(Beginning of Dataset excerpts)

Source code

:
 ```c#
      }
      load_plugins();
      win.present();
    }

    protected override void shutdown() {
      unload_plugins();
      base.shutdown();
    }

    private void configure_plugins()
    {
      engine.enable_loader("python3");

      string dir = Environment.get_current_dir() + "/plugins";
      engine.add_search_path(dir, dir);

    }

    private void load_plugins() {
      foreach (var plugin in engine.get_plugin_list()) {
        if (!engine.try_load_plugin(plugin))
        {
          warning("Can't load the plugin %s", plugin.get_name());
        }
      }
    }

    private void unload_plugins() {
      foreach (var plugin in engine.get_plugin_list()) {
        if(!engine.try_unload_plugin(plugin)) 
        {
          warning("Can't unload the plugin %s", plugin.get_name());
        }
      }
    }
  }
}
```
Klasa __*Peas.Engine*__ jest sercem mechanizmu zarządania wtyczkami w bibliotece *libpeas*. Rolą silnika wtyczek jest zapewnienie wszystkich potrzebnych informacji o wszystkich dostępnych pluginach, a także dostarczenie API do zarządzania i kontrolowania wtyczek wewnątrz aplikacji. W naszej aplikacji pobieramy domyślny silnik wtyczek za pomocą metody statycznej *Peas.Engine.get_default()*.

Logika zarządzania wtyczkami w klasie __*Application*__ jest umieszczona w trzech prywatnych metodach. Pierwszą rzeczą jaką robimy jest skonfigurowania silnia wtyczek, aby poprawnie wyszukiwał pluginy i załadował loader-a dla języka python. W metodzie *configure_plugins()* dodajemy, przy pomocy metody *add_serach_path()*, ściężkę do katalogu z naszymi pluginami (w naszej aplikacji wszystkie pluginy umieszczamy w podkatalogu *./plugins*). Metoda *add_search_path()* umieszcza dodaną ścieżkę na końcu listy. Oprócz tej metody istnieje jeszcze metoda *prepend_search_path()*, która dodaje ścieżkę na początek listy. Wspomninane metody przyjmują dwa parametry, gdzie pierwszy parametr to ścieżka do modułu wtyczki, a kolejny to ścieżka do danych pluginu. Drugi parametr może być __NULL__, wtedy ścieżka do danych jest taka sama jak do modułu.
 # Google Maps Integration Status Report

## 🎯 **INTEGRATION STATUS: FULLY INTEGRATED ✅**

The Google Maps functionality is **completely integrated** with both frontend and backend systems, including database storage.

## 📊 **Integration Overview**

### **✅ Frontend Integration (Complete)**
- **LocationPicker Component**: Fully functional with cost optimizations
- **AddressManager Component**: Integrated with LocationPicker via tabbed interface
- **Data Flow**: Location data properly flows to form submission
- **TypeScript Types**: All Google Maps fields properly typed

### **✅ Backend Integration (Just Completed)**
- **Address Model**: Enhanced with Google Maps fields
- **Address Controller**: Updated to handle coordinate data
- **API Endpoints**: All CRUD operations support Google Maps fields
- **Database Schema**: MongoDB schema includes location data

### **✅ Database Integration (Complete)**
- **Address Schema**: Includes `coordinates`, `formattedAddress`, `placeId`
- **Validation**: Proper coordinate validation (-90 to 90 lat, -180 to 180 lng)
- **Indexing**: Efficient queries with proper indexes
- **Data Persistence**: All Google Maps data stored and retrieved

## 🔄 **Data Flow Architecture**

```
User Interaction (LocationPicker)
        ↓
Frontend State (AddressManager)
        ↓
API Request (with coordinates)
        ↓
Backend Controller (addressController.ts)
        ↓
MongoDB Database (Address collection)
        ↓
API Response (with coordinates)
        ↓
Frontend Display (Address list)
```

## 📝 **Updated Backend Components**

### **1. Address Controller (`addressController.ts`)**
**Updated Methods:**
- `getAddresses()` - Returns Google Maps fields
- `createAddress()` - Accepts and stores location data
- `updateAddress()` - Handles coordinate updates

(End of Dataset excerpts)

_Your instructions_
Each of the entries must be set down again exactly.

_Expected answer_
Source code

:
 ```c#
      }
      load_plugins();
      win.present();
    }

    protected override void shutdown() {
      unload_plugins();
      base.shutdown();
    }

    private void configure_plugins()
    {
      engine.enable_loader("python3");

      string dir = Environment.get_current_dir() + "/plugins";
      engine.add_search_path(dir, dir);

    }

    private void load_plugins() {
      foreach (var plugin in engine.get_plugin_list()) {
        if (!engine.try_load_plugin(plugin))
        {
          warning("Can't load the plugin %s", plugin.get_name());
        }
      }
    }

    private void unload_plugins() {
      foreach (var plugin in engine.get_plugin_list()) {
        if(!engine.try_unload_plugin(plugin)) 
        {
          warning("Can't unload the plugin %s", plugin.get_name());
        }
      }
    }
  }
}
```
Klasa __*Peas.Engine*__ jest sercem mechanizmu zarządania wtyczkami w bibliotece *libpeas*. Rolą silnika wtyczek jest zapewnienie wszystkich potrzebnych informacji o wszystkich dostępnych pluginach, a także dostarczenie API do zarządzania i kontrolowania wtyczek wewnątrz aplikacji. W naszej aplikacji pobieramy domyślny silnik wtyczek za pomocą metody statycznej *Peas.Engine.get_default()*.

Logika zarządzania wtyczkami w klasie __*Application*__ jest umieszczona w trzech prywatnych metodach. Pierwszą rzeczą jaką robimy jest skonfigurowania silnia wtyczek, aby poprawnie wyszukiwał pluginy i załadował loader-a dla języka python. W metodzie *configure_plugins()* dodajemy, przy pomocy metody *add_serach_path()*, ściężkę do katalogu z naszymi pluginami (w naszej aplikacji wszystkie pluginy umieszczamy w podkatalogu *./plugins*). Metoda *add_search_path()* umieszcza dodaną ścieżkę na końcu listy. Oprócz tej metody istnieje jeszcze metoda *prepend_search_path()*, która dodaje ścieżkę na początek listy. Wspomninane metody przyjmują dwa parametry, gdzie pierwszy parametr to ścieżka do modułu wtyczki, a kolejny to ścieżka do danych pluginu. Drugi parametr może być __NULL__, wtedy ścieżka do danych jest taka sama jak do modułu.
 # Google Maps Integration Status Report

## 🎯 **INTEGRATION STATUS: FULLY INTEGRATED ✅**

The Google Maps functionality is **completely integrated** with both frontend and backend systems, including database storage.

## 📊 **Integration Overview**

### **✅ Frontend Integration (Complete)**
- **LocationPicker Component**: Fully functional with cost optimizations
- **AddressManager Component**: Integrated with LocationPicker via tabbed interface
- **Data Flow**: Location data properly flows to form submission
- **TypeScript Types**: All Google Maps fields properly typed

### **✅ Backend Integration (Just Completed)**
- **Address Model**: Enhanced with Google Maps fields
- **Address Controller**: Updated to handle coordinate data
- **API Endpoints**: All CRUD operations support Google Maps fields
- **Database Schema**: MongoDB schema includes location data

### **✅ Database Integration (Complete)**
- **Address Schema**: Includes `coordinates`, `formattedAddress`, `placeId`
- **Validation**: Proper coordinate validation (-90 to 90 lat, -180 to 180 lng)
- **Indexing**: Efficient queries with proper indexes
- **Data Persistence**: All Google Maps data stored and retrieved

## 🔄 **Data Flow Architecture**

```
User Interaction (LocationPicker)
        ↓
Frontend State (AddressManager)
        ↓
API Request (with coordinates)
        ↓
Backend Controller (addressController.ts)
        ↓
MongoDB Database (Address collection)
        ↓
API Response (with coordinates)
        ↓
Frontend Display (Address list)
```

## 📝 **Updated Backend Components**

### **1. Address Controller (`addressController.ts`)**
**Updated Methods:**
- `getAddresses()` - Returns Google Maps fields
- `createAddress()` - Accepts and stores location data
- `updateAddress()` - Handles coordinate updates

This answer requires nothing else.